Naum Gabo

(1890-1977)
Naum Gabo, born Naum Pevsner in Briansk, Russia, was a pioneer of the Constructivist movement and one of the most important and influential sculptors of the twentieth century.


Gabo trained in Munich as a scientist and engineer before making his first constructions while living in Oslo in 1915 under the name Naum Gabo, a name he took to distinguish himself from his brother Antoine Pevsner. From 1917 - 1922 he lived in Moscow where he worked with Wassily Kandinsky, Kazimir Malevich and Vladimir Tatlin. After moving to Paris in the 1920s, he moved to London in 1933, where he worked with Ben Nicholson. Together they edited the manifesto 'Circle' in 1937. He went to St. Ives with Nicholson during the war, and then emigrated to America, where he spent the rest of his life.
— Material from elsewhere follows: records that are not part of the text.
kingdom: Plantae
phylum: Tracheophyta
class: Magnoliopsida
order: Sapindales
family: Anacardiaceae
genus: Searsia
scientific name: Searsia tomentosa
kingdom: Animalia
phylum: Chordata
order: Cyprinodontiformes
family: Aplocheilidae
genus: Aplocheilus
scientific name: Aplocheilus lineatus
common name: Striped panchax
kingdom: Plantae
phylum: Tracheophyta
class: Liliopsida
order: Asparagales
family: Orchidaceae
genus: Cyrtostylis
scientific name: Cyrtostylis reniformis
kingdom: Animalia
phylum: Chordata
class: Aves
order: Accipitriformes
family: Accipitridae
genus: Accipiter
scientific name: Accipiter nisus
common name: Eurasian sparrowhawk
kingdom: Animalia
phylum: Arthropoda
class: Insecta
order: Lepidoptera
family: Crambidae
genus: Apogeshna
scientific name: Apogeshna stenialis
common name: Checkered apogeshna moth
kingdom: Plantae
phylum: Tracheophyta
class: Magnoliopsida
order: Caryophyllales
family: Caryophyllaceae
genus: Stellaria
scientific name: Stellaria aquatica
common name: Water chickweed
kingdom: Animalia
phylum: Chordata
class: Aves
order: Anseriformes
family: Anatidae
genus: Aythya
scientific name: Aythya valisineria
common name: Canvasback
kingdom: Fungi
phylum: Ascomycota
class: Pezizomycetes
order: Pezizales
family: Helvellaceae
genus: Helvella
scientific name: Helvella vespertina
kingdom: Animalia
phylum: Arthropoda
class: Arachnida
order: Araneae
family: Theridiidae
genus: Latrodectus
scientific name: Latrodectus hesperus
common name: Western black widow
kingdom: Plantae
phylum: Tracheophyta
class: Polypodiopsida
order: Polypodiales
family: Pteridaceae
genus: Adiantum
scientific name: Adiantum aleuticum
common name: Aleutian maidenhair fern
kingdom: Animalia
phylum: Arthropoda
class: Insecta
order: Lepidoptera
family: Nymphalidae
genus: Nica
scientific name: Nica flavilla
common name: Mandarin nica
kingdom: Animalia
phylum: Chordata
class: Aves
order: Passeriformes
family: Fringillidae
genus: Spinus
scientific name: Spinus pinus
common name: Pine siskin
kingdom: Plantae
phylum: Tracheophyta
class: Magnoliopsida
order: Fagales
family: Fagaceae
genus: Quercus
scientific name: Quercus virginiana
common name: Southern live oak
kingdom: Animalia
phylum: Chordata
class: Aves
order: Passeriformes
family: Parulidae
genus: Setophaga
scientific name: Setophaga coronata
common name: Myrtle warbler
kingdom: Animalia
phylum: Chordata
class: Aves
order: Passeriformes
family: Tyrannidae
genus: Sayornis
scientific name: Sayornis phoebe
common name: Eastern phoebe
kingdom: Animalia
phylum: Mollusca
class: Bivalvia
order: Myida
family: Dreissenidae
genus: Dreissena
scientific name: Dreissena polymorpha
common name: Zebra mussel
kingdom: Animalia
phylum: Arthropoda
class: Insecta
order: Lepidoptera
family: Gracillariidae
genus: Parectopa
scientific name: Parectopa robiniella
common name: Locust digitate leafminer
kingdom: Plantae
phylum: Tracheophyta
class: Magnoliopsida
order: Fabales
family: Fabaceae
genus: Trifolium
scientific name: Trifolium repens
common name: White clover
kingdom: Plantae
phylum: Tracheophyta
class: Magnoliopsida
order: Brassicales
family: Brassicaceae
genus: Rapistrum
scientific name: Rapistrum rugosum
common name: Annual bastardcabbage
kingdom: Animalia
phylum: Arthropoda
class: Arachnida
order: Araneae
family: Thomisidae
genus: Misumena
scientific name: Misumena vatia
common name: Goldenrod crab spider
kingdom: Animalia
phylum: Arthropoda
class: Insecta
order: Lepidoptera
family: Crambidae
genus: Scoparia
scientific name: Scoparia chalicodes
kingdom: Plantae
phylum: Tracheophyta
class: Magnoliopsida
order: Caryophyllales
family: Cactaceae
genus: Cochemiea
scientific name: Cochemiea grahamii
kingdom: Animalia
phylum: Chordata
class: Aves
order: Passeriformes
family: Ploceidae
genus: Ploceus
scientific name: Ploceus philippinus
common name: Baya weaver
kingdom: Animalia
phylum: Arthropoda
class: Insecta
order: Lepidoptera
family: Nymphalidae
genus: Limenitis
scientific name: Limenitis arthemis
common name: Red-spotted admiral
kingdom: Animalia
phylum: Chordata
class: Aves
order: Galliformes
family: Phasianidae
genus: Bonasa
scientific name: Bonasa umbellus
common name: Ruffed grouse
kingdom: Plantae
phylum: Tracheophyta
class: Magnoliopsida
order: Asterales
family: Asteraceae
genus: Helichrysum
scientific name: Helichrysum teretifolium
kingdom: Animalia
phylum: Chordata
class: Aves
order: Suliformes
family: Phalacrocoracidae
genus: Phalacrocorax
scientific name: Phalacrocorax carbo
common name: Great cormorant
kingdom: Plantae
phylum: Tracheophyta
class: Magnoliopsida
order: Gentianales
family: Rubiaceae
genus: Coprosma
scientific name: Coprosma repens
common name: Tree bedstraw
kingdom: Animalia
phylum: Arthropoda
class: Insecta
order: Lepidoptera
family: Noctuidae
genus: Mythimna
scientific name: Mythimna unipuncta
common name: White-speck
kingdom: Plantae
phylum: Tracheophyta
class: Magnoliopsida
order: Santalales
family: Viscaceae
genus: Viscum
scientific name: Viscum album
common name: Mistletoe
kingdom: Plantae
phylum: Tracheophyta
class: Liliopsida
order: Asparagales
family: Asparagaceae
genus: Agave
Naum Gabo has been involved in exhibitions at major institutions worldwide, including a traveling retrospective at the Dallas Museum of Art; Art Gallery of Toronto; Solomon R. Guggenheim Museum, New York; Akademie der Künste, Berlin; Kunstsammling Nordrhein-Westfalen, Düsseldorf; and Tate Gallery, London (1985-87). Other retrospectives include those held at Nasjonalgalleriet, Oslo (1971); Nationalgalerie, Berlin (1971); Musée national d'art moderne, Paris (1972); Albright-Knox Gallery, Buffalo, New York (1968); and Stedelijk Museum, Amsterdam (1965).